### Tasks to carry out
A. Summarize the post about snow paintings in two sentences.
B. Continue the post about snow paintings from where it stops.

(Document segment)

Let me know if you’re interested in painting with me on the Schoodic Peninsula in beautiful Acadia National Park in 2015 or Rochester at any time. Click here for more information on my Maine workshops! Download a brochure here.

Surprise, it’s snowing!

Wharf Scene in Winter, c. 1910, Charles Salis Kaelin
We woke up to yet another grey, snow-covered day with a temperature of 12° F. and all-day snow on the forecast. It’s a good thing snow is beautiful, and ever so paintable. Here are three snow scenes from American masters.
Charles Salis Kaelin was one of the earliest American exponents of Divisionism (or Chromoluminarism). This is the style invented by Georges Suerat, where colors are separated into individual dots or patches which interact optically.
 Kaelin was a respected member of the art colony at Rockport, Massachusetts. 
Snow scene by Emile Albert Gruppé . He painted many variations on this theme—mountains, stream, snow.

(End Document segment)
(Data for review)

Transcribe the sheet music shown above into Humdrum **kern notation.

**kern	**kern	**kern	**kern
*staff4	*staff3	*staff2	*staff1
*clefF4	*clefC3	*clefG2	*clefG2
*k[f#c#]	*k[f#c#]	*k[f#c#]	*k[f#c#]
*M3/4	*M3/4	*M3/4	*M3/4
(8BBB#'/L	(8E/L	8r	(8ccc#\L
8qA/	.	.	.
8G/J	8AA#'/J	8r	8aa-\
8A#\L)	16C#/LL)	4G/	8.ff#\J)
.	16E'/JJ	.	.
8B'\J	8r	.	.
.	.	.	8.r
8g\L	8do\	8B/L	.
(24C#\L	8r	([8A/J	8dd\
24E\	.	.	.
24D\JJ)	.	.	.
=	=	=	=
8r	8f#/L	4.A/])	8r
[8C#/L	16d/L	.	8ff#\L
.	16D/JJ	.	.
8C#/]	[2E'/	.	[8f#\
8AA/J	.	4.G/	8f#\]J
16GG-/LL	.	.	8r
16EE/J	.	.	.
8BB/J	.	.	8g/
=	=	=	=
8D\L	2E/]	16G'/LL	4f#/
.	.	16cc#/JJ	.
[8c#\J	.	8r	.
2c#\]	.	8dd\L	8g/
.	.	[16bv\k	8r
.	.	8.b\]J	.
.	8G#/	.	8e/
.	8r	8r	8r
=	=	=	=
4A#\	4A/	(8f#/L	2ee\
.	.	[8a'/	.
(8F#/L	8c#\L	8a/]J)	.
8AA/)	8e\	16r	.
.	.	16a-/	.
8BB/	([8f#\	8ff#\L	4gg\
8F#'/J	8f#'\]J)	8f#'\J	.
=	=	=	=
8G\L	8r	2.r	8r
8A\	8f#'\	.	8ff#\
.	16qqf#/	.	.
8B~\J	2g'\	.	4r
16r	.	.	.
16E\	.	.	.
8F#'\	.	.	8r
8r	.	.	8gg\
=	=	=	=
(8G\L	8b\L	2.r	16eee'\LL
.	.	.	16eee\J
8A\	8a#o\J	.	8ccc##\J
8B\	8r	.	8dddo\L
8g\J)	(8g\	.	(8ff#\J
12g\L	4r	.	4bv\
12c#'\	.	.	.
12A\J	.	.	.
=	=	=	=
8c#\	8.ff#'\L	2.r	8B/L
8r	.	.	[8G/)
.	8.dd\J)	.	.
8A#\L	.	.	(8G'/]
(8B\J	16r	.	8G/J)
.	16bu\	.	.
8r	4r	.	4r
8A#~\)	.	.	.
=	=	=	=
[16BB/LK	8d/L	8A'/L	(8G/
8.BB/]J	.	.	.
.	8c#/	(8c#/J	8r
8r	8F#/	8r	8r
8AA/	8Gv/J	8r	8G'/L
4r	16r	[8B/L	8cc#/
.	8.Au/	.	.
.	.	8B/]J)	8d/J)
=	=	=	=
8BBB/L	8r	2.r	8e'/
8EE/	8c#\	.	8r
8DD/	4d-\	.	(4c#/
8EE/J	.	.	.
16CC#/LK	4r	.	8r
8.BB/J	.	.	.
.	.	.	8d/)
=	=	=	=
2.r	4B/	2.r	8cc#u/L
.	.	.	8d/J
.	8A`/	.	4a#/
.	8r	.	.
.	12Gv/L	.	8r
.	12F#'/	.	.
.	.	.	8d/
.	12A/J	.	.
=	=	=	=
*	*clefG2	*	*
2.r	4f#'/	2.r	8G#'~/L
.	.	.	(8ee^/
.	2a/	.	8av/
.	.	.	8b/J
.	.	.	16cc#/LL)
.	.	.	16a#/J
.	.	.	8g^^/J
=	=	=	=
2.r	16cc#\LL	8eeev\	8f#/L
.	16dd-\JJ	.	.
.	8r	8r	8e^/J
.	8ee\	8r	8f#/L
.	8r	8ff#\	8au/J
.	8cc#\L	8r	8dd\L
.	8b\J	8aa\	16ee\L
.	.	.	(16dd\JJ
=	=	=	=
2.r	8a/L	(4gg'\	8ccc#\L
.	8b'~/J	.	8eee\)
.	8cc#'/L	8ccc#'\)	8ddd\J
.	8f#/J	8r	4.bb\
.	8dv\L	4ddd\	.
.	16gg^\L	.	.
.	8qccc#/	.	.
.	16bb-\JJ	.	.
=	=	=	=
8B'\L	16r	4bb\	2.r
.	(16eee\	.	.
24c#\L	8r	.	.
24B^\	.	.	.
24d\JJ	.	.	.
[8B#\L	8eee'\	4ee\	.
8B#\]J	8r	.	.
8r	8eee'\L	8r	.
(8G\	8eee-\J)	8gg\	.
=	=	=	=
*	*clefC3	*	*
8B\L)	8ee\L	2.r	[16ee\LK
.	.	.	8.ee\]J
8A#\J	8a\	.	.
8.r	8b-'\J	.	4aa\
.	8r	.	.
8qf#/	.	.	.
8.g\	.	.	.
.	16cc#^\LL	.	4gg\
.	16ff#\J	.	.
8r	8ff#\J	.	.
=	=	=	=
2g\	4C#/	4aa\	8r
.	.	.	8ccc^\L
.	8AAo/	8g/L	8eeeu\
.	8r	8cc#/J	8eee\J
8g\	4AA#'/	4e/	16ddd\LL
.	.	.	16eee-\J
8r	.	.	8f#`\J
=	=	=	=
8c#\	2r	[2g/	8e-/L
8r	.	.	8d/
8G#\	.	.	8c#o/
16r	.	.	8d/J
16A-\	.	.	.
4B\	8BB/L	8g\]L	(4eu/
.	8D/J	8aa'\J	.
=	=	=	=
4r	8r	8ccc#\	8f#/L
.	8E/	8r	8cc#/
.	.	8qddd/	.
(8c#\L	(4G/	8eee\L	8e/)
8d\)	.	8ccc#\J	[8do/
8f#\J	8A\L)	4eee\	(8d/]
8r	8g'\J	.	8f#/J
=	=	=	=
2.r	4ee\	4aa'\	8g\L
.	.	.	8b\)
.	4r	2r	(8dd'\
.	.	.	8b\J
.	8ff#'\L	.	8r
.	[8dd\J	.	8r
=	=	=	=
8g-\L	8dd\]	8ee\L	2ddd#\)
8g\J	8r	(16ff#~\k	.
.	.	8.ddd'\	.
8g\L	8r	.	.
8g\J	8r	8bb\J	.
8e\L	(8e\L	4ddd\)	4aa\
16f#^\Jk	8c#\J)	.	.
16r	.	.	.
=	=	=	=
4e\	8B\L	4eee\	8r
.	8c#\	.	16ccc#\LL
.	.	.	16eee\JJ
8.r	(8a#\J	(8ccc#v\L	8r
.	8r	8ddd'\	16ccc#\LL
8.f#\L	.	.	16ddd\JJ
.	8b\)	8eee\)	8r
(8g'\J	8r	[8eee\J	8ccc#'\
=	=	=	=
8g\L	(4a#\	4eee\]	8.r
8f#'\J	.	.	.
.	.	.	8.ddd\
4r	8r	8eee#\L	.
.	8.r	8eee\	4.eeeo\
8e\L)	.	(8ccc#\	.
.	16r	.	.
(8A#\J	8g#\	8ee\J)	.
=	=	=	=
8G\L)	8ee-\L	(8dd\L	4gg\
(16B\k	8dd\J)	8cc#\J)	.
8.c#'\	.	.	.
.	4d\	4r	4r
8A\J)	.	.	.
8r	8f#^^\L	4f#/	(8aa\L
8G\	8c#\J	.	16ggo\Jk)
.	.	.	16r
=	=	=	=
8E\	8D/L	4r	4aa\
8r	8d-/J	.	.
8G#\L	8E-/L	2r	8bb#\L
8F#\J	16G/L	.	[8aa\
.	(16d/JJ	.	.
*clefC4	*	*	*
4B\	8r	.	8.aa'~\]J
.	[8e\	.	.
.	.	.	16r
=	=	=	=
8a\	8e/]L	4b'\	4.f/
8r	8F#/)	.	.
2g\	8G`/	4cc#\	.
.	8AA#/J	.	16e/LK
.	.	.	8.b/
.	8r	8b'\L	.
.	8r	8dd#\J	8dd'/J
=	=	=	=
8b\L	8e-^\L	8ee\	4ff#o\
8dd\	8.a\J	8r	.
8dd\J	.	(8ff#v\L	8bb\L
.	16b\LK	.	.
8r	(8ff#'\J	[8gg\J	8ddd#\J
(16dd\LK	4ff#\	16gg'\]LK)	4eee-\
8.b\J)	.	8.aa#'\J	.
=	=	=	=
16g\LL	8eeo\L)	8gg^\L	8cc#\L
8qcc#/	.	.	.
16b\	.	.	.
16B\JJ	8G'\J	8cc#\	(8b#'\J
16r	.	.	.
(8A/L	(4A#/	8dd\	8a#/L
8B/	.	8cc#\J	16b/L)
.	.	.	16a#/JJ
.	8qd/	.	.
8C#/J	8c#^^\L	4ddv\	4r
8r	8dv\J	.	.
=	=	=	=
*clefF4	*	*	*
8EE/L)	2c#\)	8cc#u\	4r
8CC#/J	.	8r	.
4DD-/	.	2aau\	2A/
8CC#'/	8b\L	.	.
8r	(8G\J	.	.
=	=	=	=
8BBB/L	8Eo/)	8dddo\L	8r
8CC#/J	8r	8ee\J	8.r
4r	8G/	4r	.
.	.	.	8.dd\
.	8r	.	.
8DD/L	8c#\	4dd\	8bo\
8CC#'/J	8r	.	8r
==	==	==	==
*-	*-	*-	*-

(End Data for review)

### Answers in order
A. After inviting readers to paint with the writer on the Schoodic Peninsula in Acadia National Park in 2015 or in Rochester, the post describes waking to a grey, snow-covered 12° F. day and offers three snow scenes from American masters. It presents Charles Salis Kaelin's Wharf Scene in Winter (c. 1910), noting that he was one of the earliest American exponents of Divisionism and a respected member of the Rockport art colony, followed by a snow scene by Emile Albert Gruppé, who painted many variations on mountains, stream and snow.

B.
Emile Albert Gruppé was born in Rochester, NY, but spent his formative years in the Netherlands. He was the son of painter Charles P. Gruppé. The family returned permanently to the United States in 1913 as the political situation in Europe deteriorated. Gruppé was one of the most famous of the Cape Ann painters, establishing himself in Gloucester, MA.
Winter Rocky Landscape, William Partridge Burpee. There’s a hint of Spring in there.
William Partridge Burpee was born in Rockland, ME. He studied with marine painter William Bradford in the late 1870s and began painting in the luminist marine style of Fitz Hugh Lane. He began showing in Boston in the 1880s but did not take up pastel until after a Grand Tour to Europe in 1897, where he became more familiar with impressionism. In 1914, he returned to his birthplace, where he died in 1940.
Let me know if you’re interested in painting with me in Maine in 2014 or Rochester at any time. Click here for more information on my Maine workshops!

Sometimes metaphor is an uphill battle

Winter lambing, underpainting, by little ol’ me.
If you were properly brought up on James Herriot, you know that a late winter blizzard can play havoc with lambing. This is not just an historical oddity; last spring a mid-April blizzard in Northern Ireland killed 17,000 lambs and sheep. Cold is not their only enemy. Weak and stranded sheep are at the mercy of predators.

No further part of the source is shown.